Faz parte das promessas, discutidas nos debates internos do grupo de Temer, o "resgate da dívida social": melhorar a qualidade dos serviços de saúde, da educação e da segurança pública, que estão na raiz do descontentamento crescente da sociedade com os governos, de todos os partidos. Para aperfeiçoar os serviços, devem ser adotadas métricas de desempenho que permitam avaliar a eficácia de investimentos, de forma a reduzir os casos de dinheiro mal aplicado.
O plano de Temer, lançado como uma carta de intenções que agora tem sido transformada em um plano executivo detalhado, com metas e prazos, prevê encaminhar a reforma da Previdência, com a exigência de idade mínima para a aposentadoria e a desvinculação dos benefícios sociais dos reajustes do salário mínimo. As propostas passam ainda pela simplificação tributária.
Há o consenso de que não é preciso criar fórmulas mágicas para a retomada do crescimento, como fez a presidente Dilma em seu primeiro mandato, com resultados desastrosos. Para trazer a inflação de volta ao centro da meta, a tarefa não ficará mais a cargo apenas da taxa de juros e do Banco Central. O combate se dará na frente fiscal, com a redução da demanda via despesas públicas.

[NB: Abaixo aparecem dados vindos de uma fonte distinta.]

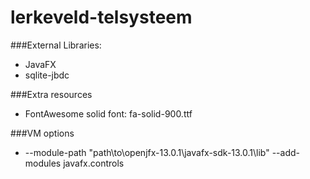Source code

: # lerkeveld-telsysteem

###External Libraries:
- JavaFX
- sqlite-jbdc

###Extra resources
- FontAwesome solid font: fa-solid-900.ttf


###VM options
- --module-path "path\to\openjfx-13.0.1\javafx-sdk-13.0.1\lib" --add-modules javafx.controls
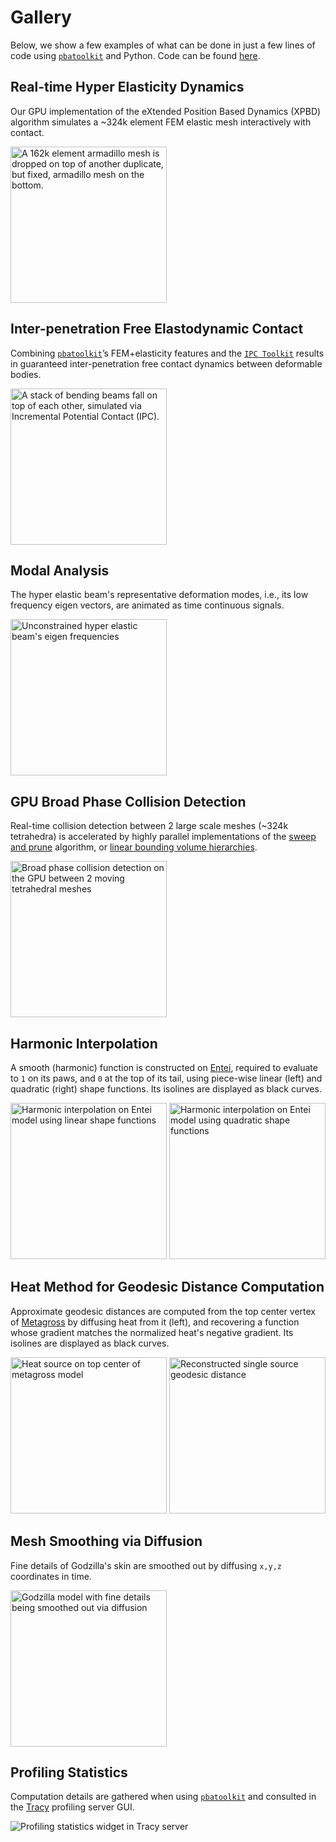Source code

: # Gallery

Below, we show a few examples of what can be done in just a few lines of code using [`pbatoolkit`](https://pypi.org/project/pbatoolkit/) and Python. Code can be found [here](../examples/index.md).

## Real-time Hyper Elasticity Dynamics

Our GPU implementation of the eXtended Position Based Dynamics (XPBD) algorithm simulates a ~324k element FEM elastic mesh interactively with contact.

<p float="left">
    <img src="assets/imgs/gpu.xpbd.bvh.gif" width="250" alt="A 162k element armadillo mesh is dropped on top of another duplicate, but fixed, armadillo mesh on the bottom." />
</p>

## Inter-penetration Free Elastodynamic Contact

Combining [`pbatoolkit`](https://pypi.org/project/pbatoolkit/)’s FEM+elasticity features and the [`IPC Toolkit`](https://ipctk.xyz/) results in guaranteed inter-penetration free contact dynamics between deformable bodies.

<p float="left">
    <img src="assets/imgs/ipc.bar.stacks.gif" width="250" alt="A stack of bending beams fall on top of each other, simulated via Incremental Potential Contact (IPC)." />
</p>

## Modal Analysis

The hyper elastic beam's representative deformation modes, i.e., its low frequency eigen vectors, are animated as time continuous signals.

<p float="left">
    <img src="assets/imgs/beam.modes.gif" width="250" alt="Unconstrained hyper elastic beam's eigen frequencies" />
</p>

## GPU Broad Phase Collision Detection

Real-time collision detection between 2 large scale meshes (~324k tetrahedra) is accelerated by highly parallel implementations of the [sweep and prune](https://en.wikipedia.org/wiki/Sweep_and_prune) algorithm, or [linear bounding volume hierarchies](https://research.nvidia.com/sites/default/files/pubs/2012-06_Maximizing-Parallelism-in/karras2012hpg_paper.pdf).

<p float="left">
    <img src="assets/imgs/gpu.broadphase.gif" width="250" alt="Broad phase collision detection on the GPU between 2 moving tetrahedral meshes" />
</p>

## Harmonic Interpolation

A smooth (harmonic) function is constructed on [Entei](https://bulbapedia.bulbagarden.net/wiki/Entei_(Pok%C3%A9mon)), required to evaluate to `1` on its paws, and `0` at the top of its tail, using piece-wise linear (left) and quadratic (right) shape functions. Its isolines are displayed as black curves.

<p float="left">
  <img src="assets/imgs/entei.harmonic.interpolation.order.1.png" width="250" alt="Harmonic interpolation on Entei model using linear shape functions" />
  <img src="assets/imgs/entei.harmonic.interpolation.order.2.png" width="250" alt="Harmonic interpolation on Entei model using quadratic shape functions" /> 
</p>

## Heat Method for Geodesic Distance Computation

Approximate geodesic distances are computed from the top center vertex of [Metagross](https://bulbapedia.bulbagarden.net/wiki/Metagross_(Pok%C3%A9mon)) by diffusing heat from it (left), and recovering a function whose gradient matches the normalized heat's negative gradient. Its isolines are displayed as black curves.

<p float="left">
  <img src="assets/imgs/metagross.heat.source.png" width="250" alt="Heat source on top center of metagross model" />
  <img src="assets/imgs/metagross.heat.geodesics.png" width="250" alt="Reconstructed single source geodesic distance" /> 
</p>

## Mesh Smoothing via Diffusion

Fine details of Godzilla's skin are smoothed out by diffusing `x,y,z` coordinates in time.

<p float="left">
    <img src="assets/imgs/godzilla.diffusion.smoothing.gif" width="250" alt="Godzilla model with fine details being smoothed out via diffusion" />
</p>

## Profiling Statistics

Computation details are gathered when using [`pbatoolkit`](https://pypi.org/project/pbatoolkit/) and consulted in the [Tracy](https://github.com/wolfpld/tracy) profiling server GUI.

<p float="left">
    <img src="assets/imgs/profiling.statistics.png" alt="Profiling statistics widget in Tracy server" />
</p>
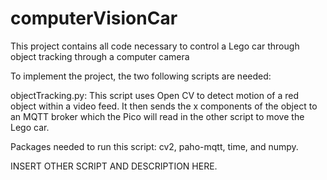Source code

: # computerVisionCar
This project contains all code necessary to control a Lego car through object tracking through a computer camera

To implement the project, the two following scripts are needed:

objectTracking.py:
  This script uses Open CV to detect motion of a red object within a video feed. It then sends the x components of the object to an MQTT broker which the Pico will read in the 
  other script to move the Lego car. 

  Packages needed to run this script: cv2, paho-mqtt, time, and numpy.

INSERT OTHER SCRIPT AND DESCRIPTION HERE.
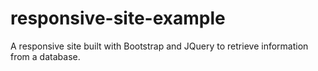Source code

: # responsive-site-example

A responsive site built with Bootstrap and JQuery to retrieve information from a database.
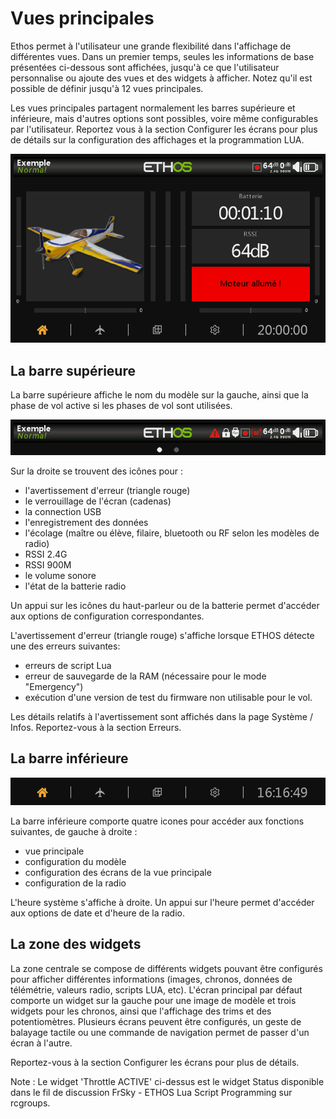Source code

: # Vues principales

Ethos permet à l'utilisateur une grande flexibilité dans l'affichage de différentes vues. Dans un premier temps, seules les informations de base présentées ci-dessous sont affichées, jusqu'à ce que l'utilisateur personnalise ou ajoute des vues et des widgets à afficher. Notez qu'il est possible de définir jusqu'à 12 vues principales.

Les vues principales partagent normalement les barres supérieure et inférieure, mais d'autres options sont possibles, voire même configurables par l'utilisateur. Reportez vous à la section Configurer les écrans pour plus de détails sur la configuration des affichages et la programmation LUA.

![Exemple de vue principale](.gitbook/assets/mainview.png)

## La barre supérieure

La barre supérieure affiche le nom du modèle sur la gauche, ainsi que la phase de vol active si les phases de vol sont utilisées.

![Barre supérieure](.gitbook/assets/topbar.png)

Sur la droite se trouvent des icônes pour :

* l'avertissement d'erreur (triangle rouge)
* le verrouillage de l'écran (cadenas)
* la connection USB
* l'enregistrement des données
* l'écolage (maître ou élève, filaire, bluetooth ou RF selon les modèles de radio)
* RSSI 2.4G
* RSSI 900M
* le volume sonore
* l'état de la batterie radio

Un appui sur les icônes du haut-parleur ou de la batterie permet d'accéder aux options de configuration correspondantes.

L'avertissement d'erreur (triangle rouge) s'affiche lorsque ETHOS détecte une des erreurs suivantes:

* erreurs de script Lua
* erreur de sauvegarde de la RAM (nécessaire pour le mode "Emergency")
* exécution d'une version de test du firmware non utilisable pour le vol.

Les détails relatifs à l'avertissement sont affichés dans la page Système / Infos. Reportez-vous à la section Erreurs.

## La barre inférieure

![Barre inférieure](.gitbook/assets/bottombar.png)

La barre inférieure comporte quatre icones pour accéder aux fonctions suivantes, de gauche à droite :&#x20;

* vue principale
* configuration du modèle
* configuration des écrans de la vue principale
* configuration de la radio

L'heure système s'affiche à droite. Un appui sur l'heure permet d'accéder aux options de date et d'heure de la radio.

## La zone des widgets

La zone centrale se compose de différents widgets pouvant être configurés pour afficher différentes informations (images, chronos, données de télémétrie, valeurs radio, scripts LUA, etc). L'écran principal par défaut comporte un widget sur la gauche pour une image de modèle et trois widgets pour les chronos, ainsi que l'affichage des trims et des potentiomètres. Plusieurs écrans peuvent être configurés, un geste de balayage tactile ou une commande de navigation permet de passer d'un écran à l'autre.

Reportez-vous à la section Configurer les écrans pour plus de détails.

Note : Le widget 'Throttle ACTIVE' ci-dessus est le widget Status disponible dans le fil de discussion FrSky - ETHOS Lua Script Programming sur rcgroups.

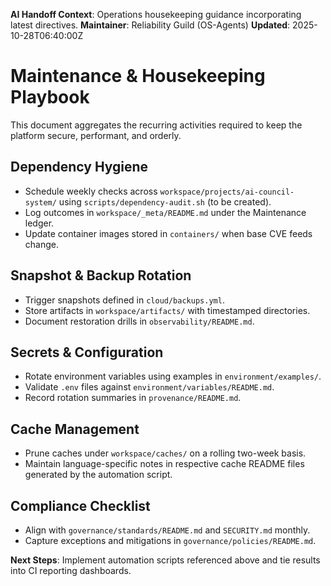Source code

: <!-- AI-Handoff:START -->
**AI Handoff Context**: Operations housekeeping guidance incorporating latest directives.
**Maintainer**: Reliability Guild (OS-Agents)
**Updated**: 2025-10-28T06:40:00Z
<!-- AI-Handoff:END -->

# Maintenance & Housekeeping Playbook

This document aggregates the recurring activities required to keep the platform secure, performant, and orderly.

## Dependency Hygiene

- Schedule weekly checks across `workspace/projects/ai-council-system/` using `scripts/dependency-audit.sh` (to be created).
- Log outcomes in `workspace/_meta/README.md` under the Maintenance ledger.
- Update container images stored in `containers/` when base CVE feeds change.

## Snapshot & Backup Rotation

- Trigger snapshots defined in `cloud/backups.yml`.
- Store artifacts in `workspace/artifacts/` with timestamped directories.
- Document restoration drills in `observability/README.md`.

## Secrets & Configuration

- Rotate environment variables using examples in `environment/examples/`.
- Validate `.env` files against `environment/variables/README.md`.
- Record rotation summaries in `provenance/README.md`.

## Cache Management

- Prune caches under `workspace/caches/` on a rolling two-week basis.
- Maintain language-specific notes in respective cache README files generated by the automation script.

## Compliance Checklist

- Align with `governance/standards/README.md` and `SECURITY.md` monthly.
- Capture exceptions and mitigations in `governance/policies/README.md`.

<!-- AI-Handoff:FOOTER-START -->
**Next Steps**: Implement automation scripts referenced above and tie results into CI reporting dashboards.
<!-- AI-Handoff:FOOTER-END -->
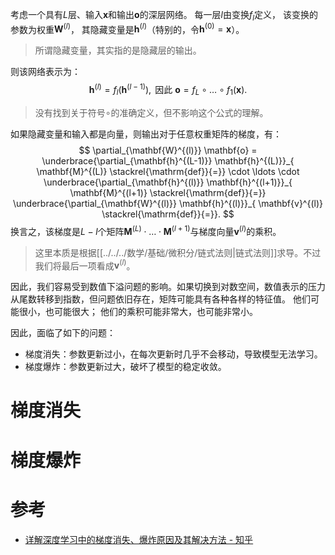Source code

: 考虑一个具有$L$层、输入$\mathbf{x}$和输出$\mathbf{o}$的深层网络。 每一层$l$由变换$f_l$定义， 该变换的参数为权重$\mathbf{W}^{(l)}$， 其隐藏变量是$\mathbf{h}^{(l)}$（特别的，令$\mathbf{h}^{(0)} = \mathbf{x}$）。
> 所谓隐藏变量，其实指的是隐藏层的输出。

则该网络表示为：
$$
\mathbf{h}^{(l)} = f_l (\mathbf{h}^{(l-1)}) , \text{ 因此 } \mathbf{o} = f_L \circ \ldots \circ f_1(\mathbf{x}).
$$
> 没有找到关于符号$\circ$的准确定义，但不影响这个公式的理解。

如果隐藏变量和输入都是向量，则输出对于任意权重矩阵的梯度，有：
$$
\partial_{\mathbf{W}^{(l)}} \mathbf{o} = \underbrace{\partial_{\mathbf{h}^{(L-1)}} \mathbf{h}^{(L)}}_{ \mathbf{M}^{(L)} \stackrel{\mathrm{def}}{=}} \cdot \ldots \cdot \underbrace{\partial_{\mathbf{h}^{(l)}} \mathbf{h}^{(l+1)}}_{ \mathbf{M}^{(l+1)} \stackrel{\mathrm{def}}{=}} \underbrace{\partial_{\mathbf{W}^{(l)}} \mathbf{h}^{(l)}}_{ \mathbf{v}^{(l)} \stackrel{\mathrm{def}}{=}}.
$$
换言之，该梯度是$L-l$个矩阵$\mathbf{M}^{(L)} \cdot \ldots \cdot \mathbf{M}^{(l+1)}$与梯度向量$\mathbf{v}^{(l)}$的乘积。

> 这里本质是根据[[../../../数学/基础/微积分/链式法则|链式法则]]求导。不过我们将最后一项看成$\mathbf{v}^{(l)}$。

因此，我们容易受到数值下溢问题的影响。如果切换到对数空间，数值表示的压力从尾数转移到指数，但问题依旧存在，矩阵可能具有各种各样的特征值。 他们可能很小，也可能很大； 他们的乘积可能非常大，也可能非常小。

因此，面临了如下的问题：
- 梯度消失：参数更新过小，在每次更新时几乎不会移动，导致模型无法学习。
- 梯度爆炸：参数更新过大，破坏了模型的稳定收敛。

# 梯度消失



# 梯度爆炸


# 参考
- [详解深度学习中的梯度消失、爆炸原因及其解决方法 - 知乎](https://zhuanlan.zhihu.com/p/33006526)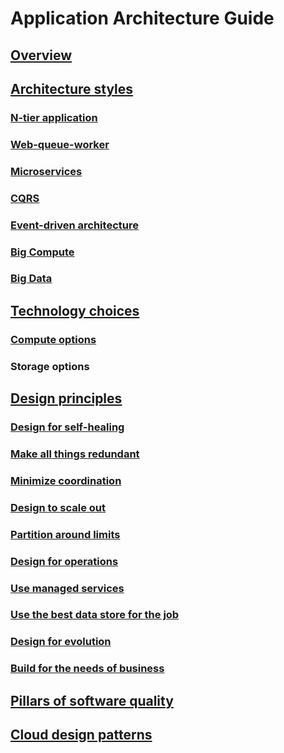 # Application Architecture Guide

## [Overview](./index.md)

## [Architecture styles](./architecture-styles/index.md)
### [N-tier application](./architecture-styles/n-tier.md)
### [Web-queue-worker](./architecture-styles/web-queue-worker.md)
### [Microservices](./architecture-styles/microservices.md)
### [CQRS](./architecture-styles/cqrs.md)
### [Event-driven architecture](./architecture-styles/event-driven.md)
### [Big Compute](./architecture-styles/big-compute.md)
### [Big Data](./architecture-styles/big-data.md)

## [Technology choices](./choose-technology.md)
### [Compute options](./compute-options.md)
### Storage options

## [Design principles](./design-principles/index.md)
### [Design for self-healing](./design-principles/self-healing.md)
### [Make all things redundant](./design-principles/redundancy.md)
### [Minimize coordination](./design-principles/minimize-coordination.md)
### [Design to scale out](./design-principles/scale-out.md)
### [Partition around limits](./design-principles/partition.md)
### [Design for operations](./design-principles/design-for-operations.md)
### [Use managed services](./design-principles/managed-services.md)
### [Use the best data store for the job](./design-principles/use-the-best-data-store.md)
### [Design for evolution](./design-principles/design-for-evolution.md)
### [Build for the needs of business](./design-principles/build-for-business.md)

## [Pillars of software quality](./pillars.md)

## [Cloud design patterns](../patterns/index.md?toc=/azure/architecture/guide/toc.json)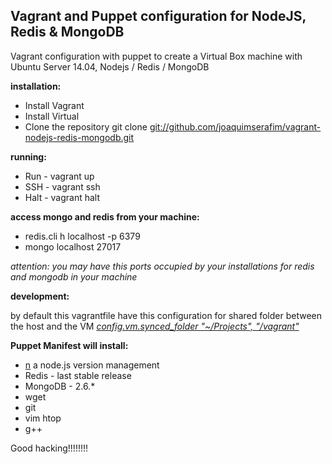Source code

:<h2>Vagrant and Puppet configuration for NodeJS, Redis & MongoDB</h2>

Vagrant configuration with puppet to create a Virtual Box machine with 
Ubuntu Server 14.04, Nodejs / Redis / MongoDB




**installation:**

* Install Vagrant
* Install Virtual
* Clone the repository git clone [git://github.com/joaquimserafim/vagrant-nodejs-redis-mongodb.git](git://github.com/joaquimserafim/vagrant-nodejs-redis-mongodb.git)


**running:**

* Run - vagrant up<br>
* SSH - vagrant ssh<br>
* Halt - vagrant halt<br>




**access mongo and redis from your machine:**

* redis.cli h localhost -p 6379
* mongo localhost 27017

*attention: you may have this ports occupied by your installations for redis and mongodb in your machine*



**development:**

by default this vagrantfile have this configuration for shared folder between the host and the VM
*[config.vm.synced_folder "~/Projects", "/vagrant"](https://github.com/joaquimserafim/vagrant-nodejs-redis-mongodb/blob/master/Vagrantfile#L25)*



**Puppet Manifest will install:**

* [n](https://github.com/visionmedia/n) a node.js version management
* Redis - last stable release
* MongoDB - 2.6.\*
* wget
* git
* vim htop
* g++



Good hacking!!!!!!!!
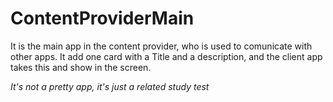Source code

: # ContentProviderMain

It is the main app in the content provider, who is used to comunicate with other apps. It add one card with a Title and a description, and the client app takes this and show in the screen.

*It's not a pretty app, it's just a related study test*
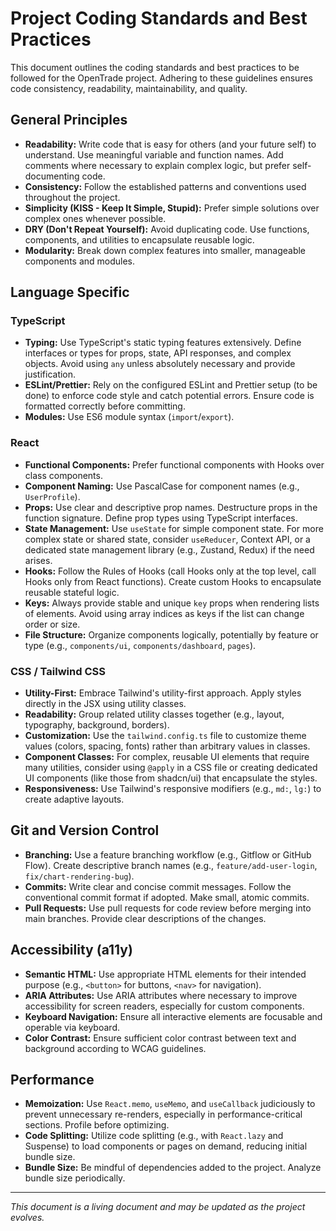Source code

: # Project Coding Standards and Best Practices

This document outlines the coding standards and best practices to be followed for the OpenTrade project. Adhering to these guidelines ensures code consistency, readability, maintainability, and quality.

## General Principles

*   **Readability:** Write code that is easy for others (and your future self) to understand. Use meaningful variable and function names. Add comments where necessary to explain complex logic, but prefer self-documenting code.
*   **Consistency:** Follow the established patterns and conventions used throughout the project.
*   **Simplicity (KISS - Keep It Simple, Stupid):** Prefer simple solutions over complex ones whenever possible.
*   **DRY (Don't Repeat Yourself):** Avoid duplicating code. Use functions, components, and utilities to encapsulate reusable logic.
*   **Modularity:** Break down complex features into smaller, manageable components and modules.

## Language Specific

### TypeScript

*   **Typing:** Use TypeScript's static typing features extensively. Define interfaces or types for props, state, API responses, and complex objects. Avoid using `any` unless absolutely necessary and provide justification.
*   **ESLint/Prettier:** Rely on the configured ESLint and Prettier setup (to be done) to enforce code style and catch potential errors. Ensure code is formatted correctly before committing.
*   **Modules:** Use ES6 module syntax (`import`/`export`).

### React

*   **Functional Components:** Prefer functional components with Hooks over class components.
*   **Component Naming:** Use PascalCase for component names (e.g., `UserProfile`).
*   **Props:** Use clear and descriptive prop names. Destructure props in the function signature. Define prop types using TypeScript interfaces.
*   **State Management:** Use `useState` for simple component state. For more complex state or shared state, consider `useReducer`, Context API, or a dedicated state management library (e.g., Zustand, Redux) if the need arises.
*   **Hooks:** Follow the Rules of Hooks (call Hooks only at the top level, call Hooks only from React functions). Create custom Hooks to encapsulate reusable stateful logic.
*   **Keys:** Always provide stable and unique `key` props when rendering lists of elements. Avoid using array indices as keys if the list can change order or size.
*   **File Structure:** Organize components logically, potentially by feature or type (e.g., `components/ui`, `components/dashboard`, `pages`).

### CSS / Tailwind CSS

*   **Utility-First:** Embrace Tailwind's utility-first approach. Apply styles directly in the JSX using utility classes.
*   **Readability:** Group related utility classes together (e.g., layout, typography, background, borders).
*   **Customization:** Use the `tailwind.config.ts` file to customize theme values (colors, spacing, fonts) rather than arbitrary values in classes.
*   **Component Classes:** For complex, reusable UI elements that require many utilities, consider using `@apply` in a CSS file or creating dedicated UI components (like those from shadcn/ui) that encapsulate the styles.
*   **Responsiveness:** Use Tailwind's responsive modifiers (e.g., `md:`, `lg:`) to create adaptive layouts.

## Git and Version Control

*   **Branching:** Use a feature branching workflow (e.g., Gitflow or GitHub Flow). Create descriptive branch names (e.g., `feature/add-user-login`, `fix/chart-rendering-bug`).
*   **Commits:** Write clear and concise commit messages. Follow the conventional commit format if adopted. Make small, atomic commits.
*   **Pull Requests:** Use pull requests for code review before merging into main branches. Provide clear descriptions of the changes.

## Accessibility (a11y)

*   **Semantic HTML:** Use appropriate HTML elements for their intended purpose (e.g., `<button>` for buttons, `<nav>` for navigation).
*   **ARIA Attributes:** Use ARIA attributes where necessary to improve accessibility for screen readers, especially for custom components.
*   **Keyboard Navigation:** Ensure all interactive elements are focusable and operable via keyboard.
*   **Color Contrast:** Ensure sufficient color contrast between text and background according to WCAG guidelines.

## Performance

*   **Memoization:** Use `React.memo`, `useMemo`, and `useCallback` judiciously to prevent unnecessary re-renders, especially in performance-critical sections. Profile before optimizing.
*   **Code Splitting:** Utilize code splitting (e.g., with `React.lazy` and Suspense) to load components or pages on demand, reducing initial bundle size.
*   **Bundle Size:** Be mindful of dependencies added to the project. Analyze bundle size periodically.

---
*This document is a living document and may be updated as the project evolves.*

Tudo muito bonito no discurso, mas Temer terá de se equilibrar entre interesses irreconciliáveis. A seu favor, existe a perspectiva de o seu governo contar, ao menos no início, com um Congresso mais amigável. A base política de Dilma se esfacelou. "Um governo de transição tem a capacidade de gerar consensos", diz a economista Zeina Latiff, da XP Investimentos. "Nesse aspecto, é possível que se aprove uma reforma da Previdência, por exemplo."
Para o economista Gesner Oliveira, da consultoria GO Associados, é difícil antecipar como será o governo de transição, mas, com articulação, há chance de ajustes fundamentais. "O governo Itamar foi recebido com muito ceticismo e promoveu reformas importantes, principalmente na economia", afirma. A curto prazo, é consenso entre os consultores econômicos que a questão mais emergencial é, como Temer já revelou a seus aliados mais próximos, estancar o rombo nas finanças públicas. Com suas peripécias econômicas, Dilma conseguiu, ao fim, fazer o Brasil perder o grau de investimento, atestado das economias sólidas, aprofundando a crise. Diante desse desastre, é óbvio que Michel Temer não pode mesmo errar.